她要尽力的表现出自己同往日一般无二,才不至于让李虔疑惑。
李虔手中动作不停,直言道:“自然,年年都有, 今年也不例外。还有,不是说让你不要喊殿下吗?”
“还是称殿下更好些,殿下好听。”谢姝真回道。
虽然李虔不喜欢她称呼殿下,但她觉得还是殿下更顺口一些。
她不想喊李虔的字,她和李虔的关系本就不清不楚。如今她快要走了,她只想把一切都恢复成从前的样子。
李虔神情专注,听谢姝真这么说后他勾唇一笑,道:“那随你。”
李虔忍不住猜想:她说殿下好听,这是不是说明,她现在也有一点喜欢我,她对我有一点意思了。
真好。
谢姝真完全不知李虔在那想了些什么,她见着李虔不计较,开口说道:“到时宴会上,我想看看这烟花。

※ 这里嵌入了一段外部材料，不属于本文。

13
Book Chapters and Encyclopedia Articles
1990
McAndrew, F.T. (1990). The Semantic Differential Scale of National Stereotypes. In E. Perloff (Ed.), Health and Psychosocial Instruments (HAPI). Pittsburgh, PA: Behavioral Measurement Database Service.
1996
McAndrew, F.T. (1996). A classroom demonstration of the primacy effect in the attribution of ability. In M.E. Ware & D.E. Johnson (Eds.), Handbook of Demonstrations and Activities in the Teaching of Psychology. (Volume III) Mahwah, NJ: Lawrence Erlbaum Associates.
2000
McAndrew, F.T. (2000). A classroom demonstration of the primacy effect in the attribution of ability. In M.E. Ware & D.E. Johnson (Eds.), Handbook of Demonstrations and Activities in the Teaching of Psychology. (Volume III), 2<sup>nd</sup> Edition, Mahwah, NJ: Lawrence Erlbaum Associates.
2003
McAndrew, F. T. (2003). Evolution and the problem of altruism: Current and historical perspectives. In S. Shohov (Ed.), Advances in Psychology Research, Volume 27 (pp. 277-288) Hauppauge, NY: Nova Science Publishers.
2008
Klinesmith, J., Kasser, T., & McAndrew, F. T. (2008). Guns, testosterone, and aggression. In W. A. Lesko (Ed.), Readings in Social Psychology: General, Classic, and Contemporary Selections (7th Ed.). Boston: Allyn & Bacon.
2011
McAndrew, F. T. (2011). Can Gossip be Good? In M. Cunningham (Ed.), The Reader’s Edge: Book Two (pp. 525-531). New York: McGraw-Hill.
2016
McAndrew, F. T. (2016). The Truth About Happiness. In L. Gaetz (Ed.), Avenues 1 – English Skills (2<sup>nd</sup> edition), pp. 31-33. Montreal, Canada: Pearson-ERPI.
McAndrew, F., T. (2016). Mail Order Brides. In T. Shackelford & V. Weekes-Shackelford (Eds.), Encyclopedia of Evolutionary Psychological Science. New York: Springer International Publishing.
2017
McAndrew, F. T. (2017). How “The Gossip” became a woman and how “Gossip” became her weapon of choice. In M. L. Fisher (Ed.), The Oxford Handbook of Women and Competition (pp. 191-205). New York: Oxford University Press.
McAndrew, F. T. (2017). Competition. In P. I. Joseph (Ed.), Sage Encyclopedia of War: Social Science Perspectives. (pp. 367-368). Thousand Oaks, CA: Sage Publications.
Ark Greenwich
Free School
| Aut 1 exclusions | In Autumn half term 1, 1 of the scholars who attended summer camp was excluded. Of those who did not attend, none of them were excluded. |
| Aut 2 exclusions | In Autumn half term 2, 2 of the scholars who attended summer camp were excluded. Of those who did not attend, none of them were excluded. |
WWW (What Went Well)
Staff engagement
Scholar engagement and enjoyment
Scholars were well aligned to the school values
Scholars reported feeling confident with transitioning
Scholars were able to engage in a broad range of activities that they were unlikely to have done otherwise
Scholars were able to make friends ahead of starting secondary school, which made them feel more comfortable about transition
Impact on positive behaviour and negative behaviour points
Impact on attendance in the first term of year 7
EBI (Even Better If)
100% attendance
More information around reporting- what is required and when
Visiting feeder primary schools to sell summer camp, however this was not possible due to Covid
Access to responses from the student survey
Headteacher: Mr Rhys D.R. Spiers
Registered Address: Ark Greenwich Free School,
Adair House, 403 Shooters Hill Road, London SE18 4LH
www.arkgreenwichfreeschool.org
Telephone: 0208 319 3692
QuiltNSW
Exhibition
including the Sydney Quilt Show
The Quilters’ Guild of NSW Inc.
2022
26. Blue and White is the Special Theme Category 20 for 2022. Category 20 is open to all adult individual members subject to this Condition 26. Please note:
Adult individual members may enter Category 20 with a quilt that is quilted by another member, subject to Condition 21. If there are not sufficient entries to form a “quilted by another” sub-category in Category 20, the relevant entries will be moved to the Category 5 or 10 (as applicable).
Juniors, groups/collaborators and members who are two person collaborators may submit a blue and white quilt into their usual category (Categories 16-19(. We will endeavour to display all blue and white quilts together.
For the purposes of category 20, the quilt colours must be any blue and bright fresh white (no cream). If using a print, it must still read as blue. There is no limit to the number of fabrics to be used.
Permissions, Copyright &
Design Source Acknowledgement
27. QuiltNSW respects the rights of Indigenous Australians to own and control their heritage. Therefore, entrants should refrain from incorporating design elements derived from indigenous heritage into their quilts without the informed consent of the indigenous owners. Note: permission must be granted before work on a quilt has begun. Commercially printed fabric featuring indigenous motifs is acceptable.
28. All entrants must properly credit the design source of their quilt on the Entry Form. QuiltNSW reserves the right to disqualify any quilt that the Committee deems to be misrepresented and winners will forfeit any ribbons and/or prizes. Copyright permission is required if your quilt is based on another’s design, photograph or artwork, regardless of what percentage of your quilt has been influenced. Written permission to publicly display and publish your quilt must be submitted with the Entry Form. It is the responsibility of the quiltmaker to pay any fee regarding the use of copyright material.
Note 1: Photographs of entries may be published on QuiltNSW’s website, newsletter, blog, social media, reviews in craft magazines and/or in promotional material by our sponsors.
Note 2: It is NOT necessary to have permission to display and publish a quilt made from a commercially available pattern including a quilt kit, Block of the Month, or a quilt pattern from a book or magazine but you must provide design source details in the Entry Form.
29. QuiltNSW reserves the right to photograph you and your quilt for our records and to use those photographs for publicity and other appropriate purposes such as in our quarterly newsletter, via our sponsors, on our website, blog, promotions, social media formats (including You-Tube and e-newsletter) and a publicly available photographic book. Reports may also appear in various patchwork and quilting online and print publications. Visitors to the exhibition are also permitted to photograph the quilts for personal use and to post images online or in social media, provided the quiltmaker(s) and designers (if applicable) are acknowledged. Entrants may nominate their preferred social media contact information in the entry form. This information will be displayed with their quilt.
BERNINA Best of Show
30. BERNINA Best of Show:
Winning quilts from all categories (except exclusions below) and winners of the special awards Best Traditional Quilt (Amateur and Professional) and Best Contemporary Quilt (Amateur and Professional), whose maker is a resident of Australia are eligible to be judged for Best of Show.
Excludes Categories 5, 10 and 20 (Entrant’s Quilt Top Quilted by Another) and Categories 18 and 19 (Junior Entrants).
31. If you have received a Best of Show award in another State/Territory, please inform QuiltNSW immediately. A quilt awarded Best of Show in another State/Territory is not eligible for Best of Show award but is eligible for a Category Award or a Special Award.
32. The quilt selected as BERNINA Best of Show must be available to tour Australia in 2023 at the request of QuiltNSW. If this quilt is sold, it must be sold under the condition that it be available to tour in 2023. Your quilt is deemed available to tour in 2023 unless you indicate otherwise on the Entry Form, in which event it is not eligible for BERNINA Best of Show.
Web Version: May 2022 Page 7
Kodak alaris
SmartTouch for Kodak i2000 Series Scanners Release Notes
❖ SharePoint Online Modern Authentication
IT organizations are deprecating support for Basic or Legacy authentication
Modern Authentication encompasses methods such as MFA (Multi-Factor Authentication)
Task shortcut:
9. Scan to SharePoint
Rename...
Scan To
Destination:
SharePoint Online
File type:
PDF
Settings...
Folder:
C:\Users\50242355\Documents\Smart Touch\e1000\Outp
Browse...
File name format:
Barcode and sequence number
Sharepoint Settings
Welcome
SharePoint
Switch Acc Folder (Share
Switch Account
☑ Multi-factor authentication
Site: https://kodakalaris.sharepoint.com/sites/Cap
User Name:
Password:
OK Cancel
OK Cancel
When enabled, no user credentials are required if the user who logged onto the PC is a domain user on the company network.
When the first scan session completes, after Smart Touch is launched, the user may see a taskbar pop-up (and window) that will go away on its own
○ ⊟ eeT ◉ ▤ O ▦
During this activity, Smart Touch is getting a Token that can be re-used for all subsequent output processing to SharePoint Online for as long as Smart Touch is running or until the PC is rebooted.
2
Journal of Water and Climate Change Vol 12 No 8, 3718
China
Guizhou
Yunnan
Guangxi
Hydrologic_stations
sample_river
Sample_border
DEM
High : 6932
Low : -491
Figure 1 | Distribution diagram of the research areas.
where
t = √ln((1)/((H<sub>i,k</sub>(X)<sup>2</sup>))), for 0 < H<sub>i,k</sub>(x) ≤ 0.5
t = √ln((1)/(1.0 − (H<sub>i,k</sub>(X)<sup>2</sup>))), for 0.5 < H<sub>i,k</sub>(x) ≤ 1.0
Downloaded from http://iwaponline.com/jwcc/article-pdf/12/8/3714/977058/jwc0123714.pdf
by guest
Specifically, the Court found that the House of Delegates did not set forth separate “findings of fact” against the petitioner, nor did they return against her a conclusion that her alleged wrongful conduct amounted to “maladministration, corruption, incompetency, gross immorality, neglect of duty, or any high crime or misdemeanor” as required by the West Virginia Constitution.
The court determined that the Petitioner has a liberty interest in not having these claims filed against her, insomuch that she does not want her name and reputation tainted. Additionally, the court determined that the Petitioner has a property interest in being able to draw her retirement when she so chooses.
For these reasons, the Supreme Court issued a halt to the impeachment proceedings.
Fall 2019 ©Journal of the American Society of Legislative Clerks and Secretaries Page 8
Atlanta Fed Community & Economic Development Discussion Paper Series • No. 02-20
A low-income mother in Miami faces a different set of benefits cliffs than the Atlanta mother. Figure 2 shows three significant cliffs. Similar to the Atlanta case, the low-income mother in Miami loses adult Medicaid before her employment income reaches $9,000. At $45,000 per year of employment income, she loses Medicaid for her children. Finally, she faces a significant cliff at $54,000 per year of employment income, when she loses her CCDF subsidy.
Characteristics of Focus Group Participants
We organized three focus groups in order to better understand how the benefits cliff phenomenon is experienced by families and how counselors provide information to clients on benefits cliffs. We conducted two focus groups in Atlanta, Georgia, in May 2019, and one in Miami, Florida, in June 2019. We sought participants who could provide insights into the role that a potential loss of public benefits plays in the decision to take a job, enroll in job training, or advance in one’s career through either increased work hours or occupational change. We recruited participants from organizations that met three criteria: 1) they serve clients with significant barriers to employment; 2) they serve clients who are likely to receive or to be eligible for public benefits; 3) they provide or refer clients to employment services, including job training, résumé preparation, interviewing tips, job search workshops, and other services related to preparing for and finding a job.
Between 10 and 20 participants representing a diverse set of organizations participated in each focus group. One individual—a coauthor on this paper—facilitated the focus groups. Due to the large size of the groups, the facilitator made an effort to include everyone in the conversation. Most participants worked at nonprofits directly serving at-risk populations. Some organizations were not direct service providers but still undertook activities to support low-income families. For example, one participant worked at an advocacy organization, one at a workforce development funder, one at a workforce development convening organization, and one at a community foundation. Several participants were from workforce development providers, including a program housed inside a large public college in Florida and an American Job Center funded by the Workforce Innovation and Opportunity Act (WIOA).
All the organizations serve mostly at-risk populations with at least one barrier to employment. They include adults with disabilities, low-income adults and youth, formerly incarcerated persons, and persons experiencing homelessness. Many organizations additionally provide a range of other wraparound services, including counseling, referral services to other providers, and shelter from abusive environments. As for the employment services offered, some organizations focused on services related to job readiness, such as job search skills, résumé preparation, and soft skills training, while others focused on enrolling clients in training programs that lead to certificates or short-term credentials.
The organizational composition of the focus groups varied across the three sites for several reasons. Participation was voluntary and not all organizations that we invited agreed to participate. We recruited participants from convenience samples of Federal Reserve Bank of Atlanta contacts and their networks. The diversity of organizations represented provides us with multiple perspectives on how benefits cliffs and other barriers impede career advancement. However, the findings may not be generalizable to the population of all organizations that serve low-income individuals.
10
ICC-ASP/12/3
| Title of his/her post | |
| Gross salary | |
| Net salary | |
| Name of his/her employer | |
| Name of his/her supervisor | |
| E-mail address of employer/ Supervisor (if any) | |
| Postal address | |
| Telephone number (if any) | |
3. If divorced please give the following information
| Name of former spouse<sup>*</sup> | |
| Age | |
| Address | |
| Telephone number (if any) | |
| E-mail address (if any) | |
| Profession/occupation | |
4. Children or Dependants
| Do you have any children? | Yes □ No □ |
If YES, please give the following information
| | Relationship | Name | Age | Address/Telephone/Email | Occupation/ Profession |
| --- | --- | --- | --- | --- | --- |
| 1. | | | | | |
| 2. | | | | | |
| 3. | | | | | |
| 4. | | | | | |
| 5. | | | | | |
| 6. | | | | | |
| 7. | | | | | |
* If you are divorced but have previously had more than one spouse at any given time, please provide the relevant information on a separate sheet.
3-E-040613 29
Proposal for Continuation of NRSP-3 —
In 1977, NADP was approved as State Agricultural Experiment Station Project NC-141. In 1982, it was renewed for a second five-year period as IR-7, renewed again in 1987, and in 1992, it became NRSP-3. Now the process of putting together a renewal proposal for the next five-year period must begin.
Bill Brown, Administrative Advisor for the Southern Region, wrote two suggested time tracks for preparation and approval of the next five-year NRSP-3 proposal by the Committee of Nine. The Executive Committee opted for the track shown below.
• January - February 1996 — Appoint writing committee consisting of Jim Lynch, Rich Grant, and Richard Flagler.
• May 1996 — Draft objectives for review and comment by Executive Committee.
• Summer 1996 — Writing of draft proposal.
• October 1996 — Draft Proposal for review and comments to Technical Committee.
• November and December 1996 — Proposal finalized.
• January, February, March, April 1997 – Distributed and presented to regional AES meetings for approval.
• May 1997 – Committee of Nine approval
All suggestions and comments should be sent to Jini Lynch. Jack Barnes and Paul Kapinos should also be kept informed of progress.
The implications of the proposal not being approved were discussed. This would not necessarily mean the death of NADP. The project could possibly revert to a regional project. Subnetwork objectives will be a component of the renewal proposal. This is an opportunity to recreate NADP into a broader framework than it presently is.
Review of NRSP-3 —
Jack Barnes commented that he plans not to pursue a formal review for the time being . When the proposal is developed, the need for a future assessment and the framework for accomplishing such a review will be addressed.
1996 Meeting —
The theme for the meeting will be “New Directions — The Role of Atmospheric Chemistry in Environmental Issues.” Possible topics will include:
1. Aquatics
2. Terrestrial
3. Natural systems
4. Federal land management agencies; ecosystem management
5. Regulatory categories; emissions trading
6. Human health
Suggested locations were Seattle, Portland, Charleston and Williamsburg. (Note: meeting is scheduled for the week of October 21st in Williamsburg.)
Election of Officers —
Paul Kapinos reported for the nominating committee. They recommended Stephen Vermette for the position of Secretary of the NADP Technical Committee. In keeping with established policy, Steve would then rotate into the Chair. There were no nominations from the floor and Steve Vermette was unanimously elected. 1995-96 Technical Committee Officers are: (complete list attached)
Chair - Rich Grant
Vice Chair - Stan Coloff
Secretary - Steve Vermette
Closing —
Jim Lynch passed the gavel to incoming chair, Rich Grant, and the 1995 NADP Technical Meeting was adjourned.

”
李虔见谢姝真一脸期待的样子,笑着说道:“等孤忙完了,便同你一起看烟花。”
“殿下可别忘了。”谢姝真道。
这样说,李虔应该不会对她有所怀疑了。
她好有机会安排好一切事情出宫去。
“那是自然。”李虔挑眉看她,“忘了什么都不会忘了这事。”
李虔将谢姝真的手包扎好,嘱咐道:“小心些。”
“知道了。”
天色渐晚,李虔见谢姝真气色尚好,手也包扎好后,他从桌前起身:“孤还有些事要处理,你自己注意。”
说着,李虔便雀跃的大步流星的走出了厢房门。
谢姝真看着李虔越走越远,直至他的身影在夜色中消失不见时才放下心来。
她走到镜台前,将头上的簪子一一拆掉,又把自己宝奁内的东西全部拿了出来,将自己最重要的几支簪子找了出来。
为了不让李虔发现,谢姝真连银钱都没敢动太多,只装了一小点铜钱在荷包里。
师令仪给她的地契被她放在怀中牢牢藏好,准备出宫后找个合适的时机就换掉。
*
三日后,李虔巳初时分身着湖蓝色圆领袍,腰系玉带,脚蹬鹿皮靴上了马。
今日他巳正不到便要出宫准备岁首祭祀事宜,因此也不便耽误。
李虔纵马驰骋在官道上,满心欢喜的想着等事情忙完便可在宫外给谢姝真带回来一碗萧家馄饨。
想必,到时谢姝真定会欢喜。
与此同时,谢姝真身着月白色回字纹交领襦裙,外披同色银丝竹节纹大氅躲在竹林中,眼见着李虔骑马出宫后才转身离开,往厢房那去。
半刻钟后,谢姝真推门进了厢房。
刚进厢房,就见着皇后娘娘已经将身旁的贴身宫女兰霜派站在窗前等着她。
谢姝真三步并两步迎了上去,兰霜行过一礼,说道:“谢司乐,事情已经安排妥当,一会便有太医来诊治。”
谢姝真道:“多谢姑姑。”
“那谢司乐现在服药,可别耽误了时辰,娘娘已经安排好了,一会便有人来寻你。”
谢姝真应下一声:“好,劳姑姑费心。”
说着,她便拿起玉瓶中的药放入口中,安稳的躺在了榻上。
一炷香后,兰霜见谢姝真了无生气,便走到榻前上前试探谢姝真的鼻息。
谢姝真面上看就像睡过去一样,但试探鼻息却是连半点气息都没有。
兰霜在宫中行走多日,虽早有准备,但也着实吓了一跳。
她理了理自己的鬓发,强迫自己镇静下来,退出了厢房。
两刻钟后,兰霜脚步匆匆回到了邯山宫。
郑皇后看着她来了,挑眉轻笑,问道:“事情可办成了?”
兰霜跪在地上,说道:“回娘娘,已办成了。谢司乐服了药,正躺在榻上。谢司乐这几日都要去太医署拿药,她若不去太医署也定然会要派人去送药。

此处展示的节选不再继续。